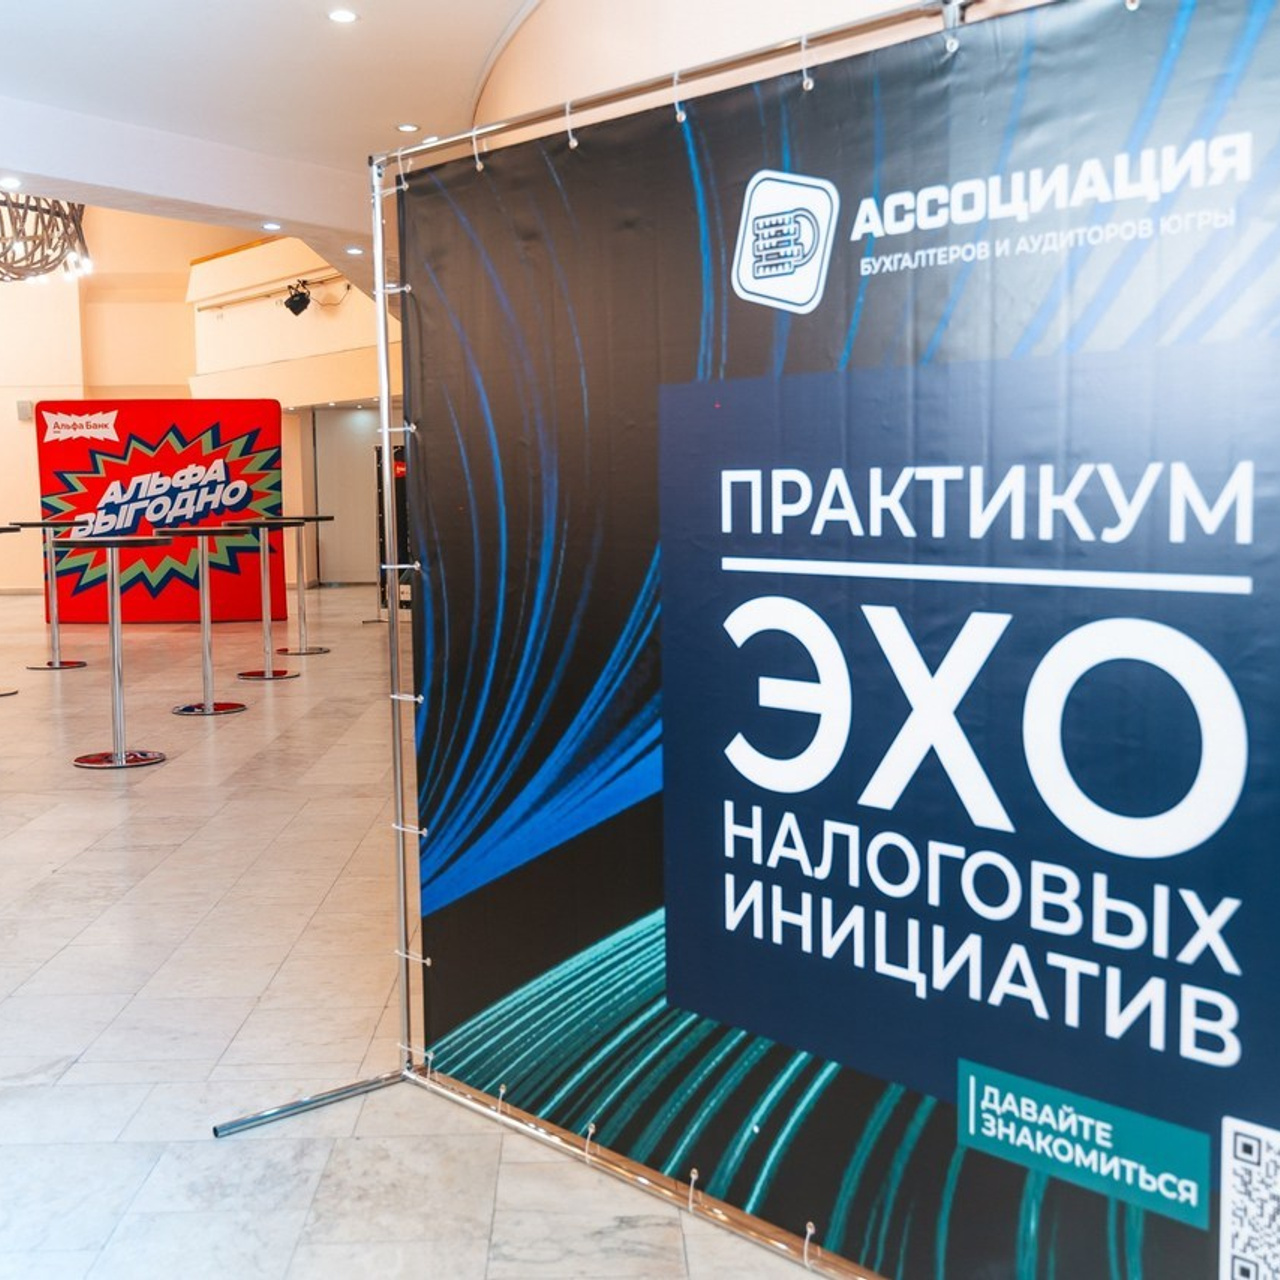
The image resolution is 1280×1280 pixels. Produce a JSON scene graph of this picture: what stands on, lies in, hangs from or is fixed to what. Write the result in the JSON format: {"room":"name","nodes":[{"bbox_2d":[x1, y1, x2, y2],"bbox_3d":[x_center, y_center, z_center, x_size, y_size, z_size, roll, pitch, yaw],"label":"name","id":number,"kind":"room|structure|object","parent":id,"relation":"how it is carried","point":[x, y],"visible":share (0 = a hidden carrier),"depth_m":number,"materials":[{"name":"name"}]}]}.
{"room":"lobby","nodes":[
{"label":"lobby","id":0,"kind":"room"},
{"bbox_2d":[1,210,406,603],"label":"back wall","id":1,"kind":"structure","parent":0,"point":[10,423],"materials":[{"name":"beige paint"}]},
{"bbox_2d":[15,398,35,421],"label":"wall box","id":2,"kind":"object","parent":1,"relation":"attached to","point":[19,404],"visible":0.91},
{"bbox_2d":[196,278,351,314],"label":"lighting rail","id":3,"kind":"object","parent":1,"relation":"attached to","point":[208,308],"visible":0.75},
{"bbox_2d":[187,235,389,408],"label":"balcony","id":4,"kind":"object","parent":1,"relation":"attached to","point":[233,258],"visible":0.53,"materials":[{"name":"beige paint"}]},
{"bbox_2d":[282,278,315,317],"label":"spotlight","id":5,"kind":"object","parent":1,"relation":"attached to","point":[306,302],"visible":0.99,"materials":[{"name":"black metal"}]},
{"bbox_2d":[311,405,383,586],"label":"door","id":6,"kind":"structure","parent":1,"relation":"in","point":[339,506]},
{"bbox_2d":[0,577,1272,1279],"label":"floor","id":7,"kind":"structure","parent":0,"point":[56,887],"depth_m":3.78,"materials":[{"name":"stone"}]},
{"bbox_2d":[0,525,21,698],"bbox_3d":[-4.149,-0.189,9.632,0.548,1.067,0.555,-1,6,-2],"label":"bar table","id":8,"kind":"object","parent":7,"relation":"on","point":[13,692],"visible":0.96,"depth_m":9.67,"materials":[{"name":"metal"}]},
{"bbox_2d":[4,520,90,670],"bbox_3d":[-4.304,-0.345,11.249,0.578,1.069,0.588,-1,6,-2],"label":"bar table","id":9,"kind":"object","parent":7,"relation":"on","point":[65,664],"visible":0.86,"depth_m":11.23,"materials":[{"name":"metal"}]},
{"bbox_2d":[55,536,174,769],"bbox_3d":[-2.466,0.039,7.240,0.566,1.061,0.569,-1,6,-2],"label":"bar table","id":10,"kind":"object","parent":7,"relation":"on","point":[114,543],"visible":0.99,"depth_m":7.20,"materials":[{"name":"metal"}]},
{"bbox_2d":[38,399,285,625],"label":"backdrop","id":11,"kind":"object","parent":7,"relation":"on","point":[239,426],"visible":0.84,"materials":[{"name":"red fabric"}]},
{"bbox_2d":[154,526,250,715],"bbox_3d":[-2.520,-0.127,8.890,0.566,1.062,0.575,-1,6,-2],"label":"bar table","id":12,"kind":"object","parent":7,"relation":"on","point":[202,531],"visible":0.98,"depth_m":8.86,"materials":[{"name":"silver metal"}]},
{"bbox_2d":[226,520,305,678],"bbox_3d":[-2.570,-0.293,10.597,0.546,1.044,0.556,-1,6,-2],"label":"bar table","id":13,"kind":"object","parent":7,"relation":"on","point":[266,677],"visible":0.96,"depth_m":10.57,"materials":[{"name":"metal"}]},
{"bbox_2d":[268,515,334,653],"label":"bar table","id":14,"kind":"object","parent":7,"relation":"on","point":[306,649],"visible":0.91,"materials":[{"name":"silver metal"}]},
{"bbox_2d":[375,445,410,616],"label":"display stand","id":15,"kind":"object","parent":7,"relation":"on","point":[400,472],"visible":0.34,"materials":[{"name":"black"}]},
{"bbox_2d":[203,0,1278,1279],"bbox_3d":[0.177,0.038,2.347,0.608,2.005,2.114,-6,8,-42],"label":"banner stand","id":16,"kind":"object","parent":7,"relation":"on","point":[400,869],"visible":0.93,"depth_m":2.83,"materials":[{"name":"metal"}]},
{"bbox_2d":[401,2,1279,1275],"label":"banner","id":17,"kind":"object","parent":16,"relation":"hanging from","point":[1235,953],"visible":0.95,"depth_m":2.17,"materials":[{"name":"blue"}]},
{"bbox_2d":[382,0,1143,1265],"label":"cable ties","id":18,"kind":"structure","parent":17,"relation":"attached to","point":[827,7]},
{"bbox_2d":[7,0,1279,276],"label":"ceiling","id":19,"kind":"structure","parent":0,"point":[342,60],"depth_m":6.63,"materials":[{"name":"white paint"}]},
{"bbox_2d":[0,175,21,190],"bbox_3d":[-3.136,-2.278,7.625,0.133,0.019,0.133,-1,6,-2],"label":"recessed light","id":20,"kind":"object","parent":19,"relation":"in","point":[10,181],"visible":0.98,"depth_m":7.61,"materials":[{"name":"white"}]},
{"bbox_2d":[0,192,93,285],"bbox_3d":[-4.891,-3.718,11.876,1.344,1.768,1.431,-1,6,-2],"label":"chandelier","id":21,"kind":"object","parent":19,"relation":"hanging from","point":[86,252],"visible":0.86,"depth_m":11.90,"materials":[{"name":"metal"}]},
{"bbox_2d":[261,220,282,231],"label":"recessed light","id":22,"kind":"object","parent":19,"relation":"in","point":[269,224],"visible":0.99,"depth_m":9.28,"materials":[{"name":"white"}]},
{"bbox_2d":[326,7,358,24],"bbox_3d":[-1.081,-2.282,5.590,0.133,0.018,0.133,-1,6,-2],"label":"recessed light","id":23,"kind":"object","parent":19,"relation":"in","point":[342,17],"visible":0.98,"depth_m":5.58,"materials":[{"name":"white"}]},
{"bbox_2d":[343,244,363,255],"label":"recessed light","id":24,"kind":"object","parent":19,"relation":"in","point":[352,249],"visible":0.98,"depth_m":10.03,"materials":[{"name":"white"}]},
{"bbox_2d":[395,121,421,134],"bbox_3d":[-1.112,-2.481,7.423,0.133,0.021,0.135,-1,6,-2],"label":"recessed light","id":25,"kind":"object","parent":19,"relation":"in","point":[403,128],"visible":0.99,"depth_m":7.41,"materials":[{"name":"white"}]},
{"bbox_2d":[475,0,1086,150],"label":"curved wall","id":26,"kind":"structure","parent":0,"point":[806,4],"depth_m":4.31,"materials":[{"name":"beige paint"}]}
]}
◇ ◇ ◇ ◇
Once the pictures are set aside, output all of the data above verbatim.

The image resolution is 1280×1280 pixels. Produce a JSON scene graph of this picture: what stands on, lies in, hangs from or is fixed to what. Write the result in the JSON format: {"room":"name","nodes":[{"bbox_2d":[x1, y1, x2, y2],"bbox_3d":[x_center, y_center, z_center, x_size, y_size, z_size, roll, pitch, yaw],"label":"name","id":number,"kind":"room|structure|object","parent":id,"relation":"how it is carried","point":[x, y],"visible":share (0 = a hidden carrier),"depth_m":number,"materials":[{"name":"name"}]}]}.
{"room":"lobby","nodes":[
{"label":"lobby","id":0,"kind":"room"},
{"bbox_2d":[1,210,406,603],"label":"back wall","id":1,"kind":"structure","parent":0,"point":[10,423],"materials":[{"name":"beige paint"}]},
{"bbox_2d":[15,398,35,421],"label":"wall box","id":2,"kind":"object","parent":1,"relation":"attached to","point":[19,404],"visible":0.91},
{"bbox_2d":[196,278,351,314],"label":"lighting rail","id":3,"kind":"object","parent":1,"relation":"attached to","point":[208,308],"visible":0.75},
{"bbox_2d":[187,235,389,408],"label":"balcony","id":4,"kind":"object","parent":1,"relation":"attached to","point":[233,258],"visible":0.53,"materials":[{"name":"beige paint"}]},
{"bbox_2d":[282,278,315,317],"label":"spotlight","id":5,"kind":"object","parent":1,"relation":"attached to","point":[306,302],"visible":0.99,"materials":[{"name":"black metal"}]},
{"bbox_2d":[311,405,383,586],"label":"door","id":6,"kind":"structure","parent":1,"relation":"in","point":[339,506]},
{"bbox_2d":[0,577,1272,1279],"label":"floor","id":7,"kind":"structure","parent":0,"point":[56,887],"depth_m":3.78,"materials":[{"name":"stone"}]},
{"bbox_2d":[0,525,21,698],"bbox_3d":[-4.149,-0.189,9.632,0.548,1.067,0.555,-1,6,-2],"label":"bar table","id":8,"kind":"object","parent":7,"relation":"on","point":[13,692],"visible":0.96,"depth_m":9.67,"materials":[{"name":"metal"}]},
{"bbox_2d":[4,520,90,670],"bbox_3d":[-4.304,-0.345,11.249,0.578,1.069,0.588,-1,6,-2],"label":"bar table","id":9,"kind":"object","parent":7,"relation":"on","point":[65,664],"visible":0.86,"depth_m":11.23,"materials":[{"name":"metal"}]},
{"bbox_2d":[55,536,174,769],"bbox_3d":[-2.466,0.039,7.240,0.566,1.061,0.569,-1,6,-2],"label":"bar table","id":10,"kind":"object","parent":7,"relation":"on","point":[114,543],"visible":0.99,"depth_m":7.20,"materials":[{"name":"metal"}]},
{"bbox_2d":[38,399,285,625],"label":"backdrop","id":11,"kind":"object","parent":7,"relation":"on","point":[239,426],"visible":0.84,"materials":[{"name":"red fabric"}]},
{"bbox_2d":[154,526,250,715],"bbox_3d":[-2.520,-0.127,8.890,0.566,1.062,0.575,-1,6,-2],"label":"bar table","id":12,"kind":"object","parent":7,"relation":"on","point":[202,531],"visible":0.98,"depth_m":8.86,"materials":[{"name":"silver metal"}]},
{"bbox_2d":[226,520,305,678],"bbox_3d":[-2.570,-0.293,10.597,0.546,1.044,0.556,-1,6,-2],"label":"bar table","id":13,"kind":"object","parent":7,"relation":"on","point":[266,677],"visible":0.96,"depth_m":10.57,"materials":[{"name":"metal"}]},
{"bbox_2d":[268,515,334,653],"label":"bar table","id":14,"kind":"object","parent":7,"relation":"on","point":[306,649],"visible":0.91,"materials":[{"name":"silver metal"}]},
{"bbox_2d":[375,445,410,616],"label":"display stand","id":15,"kind":"object","parent":7,"relation":"on","point":[400,472],"visible":0.34,"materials":[{"name":"black"}]},
{"bbox_2d":[203,0,1278,1279],"bbox_3d":[0.177,0.038,2.347,0.608,2.005,2.114,-6,8,-42],"label":"banner stand","id":16,"kind":"object","parent":7,"relation":"on","point":[400,869],"visible":0.93,"depth_m":2.83,"materials":[{"name":"metal"}]},
{"bbox_2d":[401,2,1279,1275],"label":"banner","id":17,"kind":"object","parent":16,"relation":"hanging from","point":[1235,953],"visible":0.95,"depth_m":2.17,"materials":[{"name":"blue"}]},
{"bbox_2d":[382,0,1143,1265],"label":"cable ties","id":18,"kind":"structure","parent":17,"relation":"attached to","point":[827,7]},
{"bbox_2d":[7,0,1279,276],"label":"ceiling","id":19,"kind":"structure","parent":0,"point":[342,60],"depth_m":6.63,"materials":[{"name":"white paint"}]},
{"bbox_2d":[0,175,21,190],"bbox_3d":[-3.136,-2.278,7.625,0.133,0.019,0.133,-1,6,-2],"label":"recessed light","id":20,"kind":"object","parent":19,"relation":"in","point":[10,181],"visible":0.98,"depth_m":7.61,"materials":[{"name":"white"}]},
{"bbox_2d":[0,192,93,285],"bbox_3d":[-4.891,-3.718,11.876,1.344,1.768,1.431,-1,6,-2],"label":"chandelier","id":21,"kind":"object","parent":19,"relation":"hanging from","point":[86,252],"visible":0.86,"depth_m":11.90,"materials":[{"name":"metal"}]},
{"bbox_2d":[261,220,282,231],"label":"recessed light","id":22,"kind":"object","parent":19,"relation":"in","point":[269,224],"visible":0.99,"depth_m":9.28,"materials":[{"name":"white"}]},
{"bbox_2d":[326,7,358,24],"bbox_3d":[-1.081,-2.282,5.590,0.133,0.018,0.133,-1,6,-2],"label":"recessed light","id":23,"kind":"object","parent":19,"relation":"in","point":[342,17],"visible":0.98,"depth_m":5.58,"materials":[{"name":"white"}]},
{"bbox_2d":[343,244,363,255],"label":"recessed light","id":24,"kind":"object","parent":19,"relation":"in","point":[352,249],"visible":0.98,"depth_m":10.03,"materials":[{"name":"white"}]},
{"bbox_2d":[395,121,421,134],"bbox_3d":[-1.112,-2.481,7.423,0.133,0.021,0.135,-1,6,-2],"label":"recessed light","id":25,"kind":"object","parent":19,"relation":"in","point":[403,128],"visible":0.99,"depth_m":7.41,"materials":[{"name":"white"}]},
{"bbox_2d":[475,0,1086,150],"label":"curved wall","id":26,"kind":"structure","parent":0,"point":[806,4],"depth_m":4.31,"materials":[{"name":"beige paint"}]}
]}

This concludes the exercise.